SENSEI aspires to the HBP Flagship directives, which emphasize the importance of the development of tools for high-fidelity 3D reconstruction of the intricacies of the mammalian brains, through a collaborative, trans-disciplinary environment. 

SENSEI outcomes will provide a set of tools for accurately reconstructing brain micro-circuitry and for extracting quantitative morphometric information of neuron shape, size and complexity. The tools delivered in SENSEI could be used for monitoring neuronal morphological abnormalities associated with neuropathies and studying neuronal development, as well as for highlighting any differences with the human counterpart.

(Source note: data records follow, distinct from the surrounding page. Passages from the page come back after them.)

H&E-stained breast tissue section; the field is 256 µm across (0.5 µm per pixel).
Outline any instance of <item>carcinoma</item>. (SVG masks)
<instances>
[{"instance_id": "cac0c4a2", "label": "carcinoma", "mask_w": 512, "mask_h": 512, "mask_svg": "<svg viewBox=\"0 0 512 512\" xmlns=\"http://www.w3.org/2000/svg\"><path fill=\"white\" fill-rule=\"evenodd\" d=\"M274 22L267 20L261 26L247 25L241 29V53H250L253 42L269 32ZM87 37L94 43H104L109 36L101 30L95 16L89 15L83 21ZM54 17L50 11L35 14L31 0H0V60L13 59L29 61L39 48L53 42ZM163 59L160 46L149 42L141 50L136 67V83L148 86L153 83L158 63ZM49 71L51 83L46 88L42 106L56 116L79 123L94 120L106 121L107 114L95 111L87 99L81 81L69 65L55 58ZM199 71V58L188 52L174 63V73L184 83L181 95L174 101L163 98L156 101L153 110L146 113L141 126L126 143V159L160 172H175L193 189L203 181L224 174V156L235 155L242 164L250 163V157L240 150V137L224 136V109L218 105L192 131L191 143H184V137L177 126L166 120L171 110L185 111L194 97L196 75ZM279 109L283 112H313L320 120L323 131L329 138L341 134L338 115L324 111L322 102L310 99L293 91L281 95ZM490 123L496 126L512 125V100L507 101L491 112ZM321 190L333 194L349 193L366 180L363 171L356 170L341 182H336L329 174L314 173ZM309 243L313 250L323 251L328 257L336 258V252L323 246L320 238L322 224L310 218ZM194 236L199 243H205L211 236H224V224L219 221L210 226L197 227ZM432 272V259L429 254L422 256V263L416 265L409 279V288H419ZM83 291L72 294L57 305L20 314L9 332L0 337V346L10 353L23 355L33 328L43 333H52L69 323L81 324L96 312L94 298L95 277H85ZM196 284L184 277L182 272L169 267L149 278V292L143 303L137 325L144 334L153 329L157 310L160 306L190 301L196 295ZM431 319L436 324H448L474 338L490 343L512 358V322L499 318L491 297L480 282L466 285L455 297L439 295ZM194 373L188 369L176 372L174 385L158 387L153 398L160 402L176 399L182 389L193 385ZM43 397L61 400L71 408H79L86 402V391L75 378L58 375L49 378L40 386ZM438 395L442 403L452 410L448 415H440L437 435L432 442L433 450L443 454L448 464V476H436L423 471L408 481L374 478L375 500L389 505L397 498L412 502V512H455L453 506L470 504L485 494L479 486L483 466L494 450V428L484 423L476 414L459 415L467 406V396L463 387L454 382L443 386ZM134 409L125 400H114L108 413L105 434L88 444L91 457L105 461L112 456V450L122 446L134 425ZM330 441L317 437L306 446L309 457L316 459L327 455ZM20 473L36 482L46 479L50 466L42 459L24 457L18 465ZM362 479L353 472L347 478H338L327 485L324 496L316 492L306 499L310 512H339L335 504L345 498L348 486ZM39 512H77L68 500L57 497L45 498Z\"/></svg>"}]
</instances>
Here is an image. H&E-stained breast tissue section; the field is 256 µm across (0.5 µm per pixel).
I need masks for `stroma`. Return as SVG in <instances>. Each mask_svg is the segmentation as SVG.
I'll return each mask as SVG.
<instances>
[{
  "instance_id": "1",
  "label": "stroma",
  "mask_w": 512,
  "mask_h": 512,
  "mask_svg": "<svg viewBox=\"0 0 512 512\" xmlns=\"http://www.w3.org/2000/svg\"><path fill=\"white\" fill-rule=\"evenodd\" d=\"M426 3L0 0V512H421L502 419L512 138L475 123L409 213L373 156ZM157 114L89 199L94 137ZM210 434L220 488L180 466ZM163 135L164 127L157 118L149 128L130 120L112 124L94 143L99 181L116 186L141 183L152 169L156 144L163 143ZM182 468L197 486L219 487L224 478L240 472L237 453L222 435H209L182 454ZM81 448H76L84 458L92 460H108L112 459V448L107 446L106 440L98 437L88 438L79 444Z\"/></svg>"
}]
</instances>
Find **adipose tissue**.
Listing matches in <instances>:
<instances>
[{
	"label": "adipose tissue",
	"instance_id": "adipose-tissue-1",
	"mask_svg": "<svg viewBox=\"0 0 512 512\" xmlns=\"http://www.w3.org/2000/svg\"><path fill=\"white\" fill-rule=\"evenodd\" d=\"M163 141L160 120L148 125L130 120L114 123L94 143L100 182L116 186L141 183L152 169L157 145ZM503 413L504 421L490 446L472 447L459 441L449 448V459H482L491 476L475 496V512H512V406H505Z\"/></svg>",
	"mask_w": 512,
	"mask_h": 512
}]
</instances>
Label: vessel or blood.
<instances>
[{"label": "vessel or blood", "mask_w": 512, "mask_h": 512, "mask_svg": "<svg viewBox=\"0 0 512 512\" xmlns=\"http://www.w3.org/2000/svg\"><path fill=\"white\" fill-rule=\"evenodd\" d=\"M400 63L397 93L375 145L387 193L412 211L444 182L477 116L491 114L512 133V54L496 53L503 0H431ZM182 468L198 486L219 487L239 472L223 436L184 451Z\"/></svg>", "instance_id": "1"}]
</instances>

Another possible integration between HBP and SENSEI regards the study of human brain organization. In fact, SENSEI aims at developing tools and frameworks that can facilitate the data processing for mapping brain organization, and in particular human hippocampal complex, at the micro- and nano-scale.

SENSEI aims at providing 3D reconstructions of different neuron types in their 3D arrangement while preserving the neuron volumetric information. Future developments could regard, the enrichment of segmented neurons by SENSEI with the information about neuron orientation and position within the brain, aiding at building the Rodent and Human Atlases. Moreover, the volumetric information provided by our tool for single-cell isolation from 3D microscopic datasets will provide valuable inputs to the models developed in the Brain Simulation Platform, i.e. allowing the simulation of electrophysiological cell behaviour.